Американские писатели середины XX века обращают внимание на то, чтобы конкретные социальные группы не воспринимались заведомо как преступники, ― это порождает неравенство и двойную мораль. В романе Харпер Ли «Убить пересмешника» белый адвокат пытается оправдать чернокожего, сталкивает белых людей с их предубеждениями и даёт слово тем, кого угнетают.
Лоутон переворачивает эту модель и даёт слово убийце, а жертвы остаются молчаливы. Положительные герои помещены в ночной безмолвный пейзаж, а маньяк остаётся всеми обожаемым персонажем при свете дня. Это противоречие подчёркивается обманчивым образом пастора ― ведь зритель привык, что убийца прячется в тёмных переулках. Здесь маньяк может притворяться священником, мошенник — вести душеспасительные беседы, насильник — улыбаться старушкам на городском празднике, агрессор — убедительно доказывать окружающим, что именно он и есть жертва.

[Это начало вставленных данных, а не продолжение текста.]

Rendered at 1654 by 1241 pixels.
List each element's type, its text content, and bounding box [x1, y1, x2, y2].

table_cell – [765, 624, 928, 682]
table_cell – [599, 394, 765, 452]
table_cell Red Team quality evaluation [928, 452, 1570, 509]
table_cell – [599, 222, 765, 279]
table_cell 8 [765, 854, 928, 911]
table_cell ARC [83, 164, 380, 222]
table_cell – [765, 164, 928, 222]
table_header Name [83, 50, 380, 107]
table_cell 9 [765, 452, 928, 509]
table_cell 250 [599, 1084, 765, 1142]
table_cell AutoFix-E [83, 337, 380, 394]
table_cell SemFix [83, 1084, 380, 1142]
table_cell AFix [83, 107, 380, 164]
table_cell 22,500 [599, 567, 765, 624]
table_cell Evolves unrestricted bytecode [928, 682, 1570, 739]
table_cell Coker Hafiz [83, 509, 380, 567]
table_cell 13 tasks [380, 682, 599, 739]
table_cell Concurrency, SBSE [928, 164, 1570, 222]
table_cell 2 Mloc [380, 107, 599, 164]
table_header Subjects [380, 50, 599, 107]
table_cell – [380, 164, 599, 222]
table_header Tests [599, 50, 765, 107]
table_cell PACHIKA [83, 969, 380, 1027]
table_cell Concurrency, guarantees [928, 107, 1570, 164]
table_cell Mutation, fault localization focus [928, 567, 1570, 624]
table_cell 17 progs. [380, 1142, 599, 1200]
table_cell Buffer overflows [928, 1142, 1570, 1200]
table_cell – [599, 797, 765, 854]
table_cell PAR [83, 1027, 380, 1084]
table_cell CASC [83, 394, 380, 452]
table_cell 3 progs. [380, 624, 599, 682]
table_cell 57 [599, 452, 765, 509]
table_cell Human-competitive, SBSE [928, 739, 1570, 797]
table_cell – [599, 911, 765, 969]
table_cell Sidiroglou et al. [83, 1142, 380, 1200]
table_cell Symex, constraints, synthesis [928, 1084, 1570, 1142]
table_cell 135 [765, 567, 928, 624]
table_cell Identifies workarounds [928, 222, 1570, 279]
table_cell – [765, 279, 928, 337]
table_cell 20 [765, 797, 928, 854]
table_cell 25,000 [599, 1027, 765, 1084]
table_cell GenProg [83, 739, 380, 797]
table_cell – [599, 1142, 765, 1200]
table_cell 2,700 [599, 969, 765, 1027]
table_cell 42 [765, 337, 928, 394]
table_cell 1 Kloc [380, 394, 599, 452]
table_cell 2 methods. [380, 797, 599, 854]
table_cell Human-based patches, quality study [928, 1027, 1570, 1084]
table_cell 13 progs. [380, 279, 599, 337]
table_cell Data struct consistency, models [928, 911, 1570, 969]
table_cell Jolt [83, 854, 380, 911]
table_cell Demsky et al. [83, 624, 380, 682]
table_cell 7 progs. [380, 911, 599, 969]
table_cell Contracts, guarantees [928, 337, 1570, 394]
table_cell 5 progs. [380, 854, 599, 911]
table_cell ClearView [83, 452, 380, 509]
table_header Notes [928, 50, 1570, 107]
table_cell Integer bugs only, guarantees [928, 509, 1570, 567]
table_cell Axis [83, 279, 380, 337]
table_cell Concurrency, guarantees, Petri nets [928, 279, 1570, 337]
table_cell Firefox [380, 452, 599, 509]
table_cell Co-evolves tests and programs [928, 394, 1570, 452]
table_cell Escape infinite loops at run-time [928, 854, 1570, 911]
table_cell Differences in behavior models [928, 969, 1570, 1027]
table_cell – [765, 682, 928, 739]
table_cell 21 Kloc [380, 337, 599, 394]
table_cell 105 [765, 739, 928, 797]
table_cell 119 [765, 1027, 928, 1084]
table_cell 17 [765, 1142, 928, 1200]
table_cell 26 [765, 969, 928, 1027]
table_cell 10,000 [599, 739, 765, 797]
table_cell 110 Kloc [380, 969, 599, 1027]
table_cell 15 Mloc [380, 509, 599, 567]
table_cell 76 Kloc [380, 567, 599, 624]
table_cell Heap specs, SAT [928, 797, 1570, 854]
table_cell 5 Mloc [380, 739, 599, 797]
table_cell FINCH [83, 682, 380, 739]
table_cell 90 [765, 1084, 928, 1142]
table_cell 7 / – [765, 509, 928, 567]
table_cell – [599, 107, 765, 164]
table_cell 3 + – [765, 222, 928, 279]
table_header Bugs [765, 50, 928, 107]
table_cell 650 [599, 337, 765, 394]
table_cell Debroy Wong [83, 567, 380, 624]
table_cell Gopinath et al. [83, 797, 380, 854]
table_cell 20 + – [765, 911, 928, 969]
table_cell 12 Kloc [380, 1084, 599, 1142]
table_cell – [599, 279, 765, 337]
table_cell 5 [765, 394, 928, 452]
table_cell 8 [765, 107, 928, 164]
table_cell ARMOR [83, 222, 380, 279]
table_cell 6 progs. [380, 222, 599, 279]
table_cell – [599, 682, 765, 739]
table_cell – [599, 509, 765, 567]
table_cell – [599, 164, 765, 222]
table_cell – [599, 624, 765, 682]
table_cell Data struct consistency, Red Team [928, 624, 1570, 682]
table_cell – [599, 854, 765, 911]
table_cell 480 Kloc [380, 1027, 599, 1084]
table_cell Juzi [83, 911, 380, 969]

Сегодня социальные проблемы, затрагиваемые в «Ночи охотника», ― деморализующая бедность, клирики, злоупотребляющие властью, — могут показаться архаикой, однако жанр притчи тем и привлекателен, что работает с вечными сюжетами. В этом случае перед нами старая история о волке в овечьей шкуре. «Ночь охотника» можно воспринимать и как триллер, и как чёрную комедию. Можно и вовсе опустить социальный подтекст и наслаждаться визуальными решениями.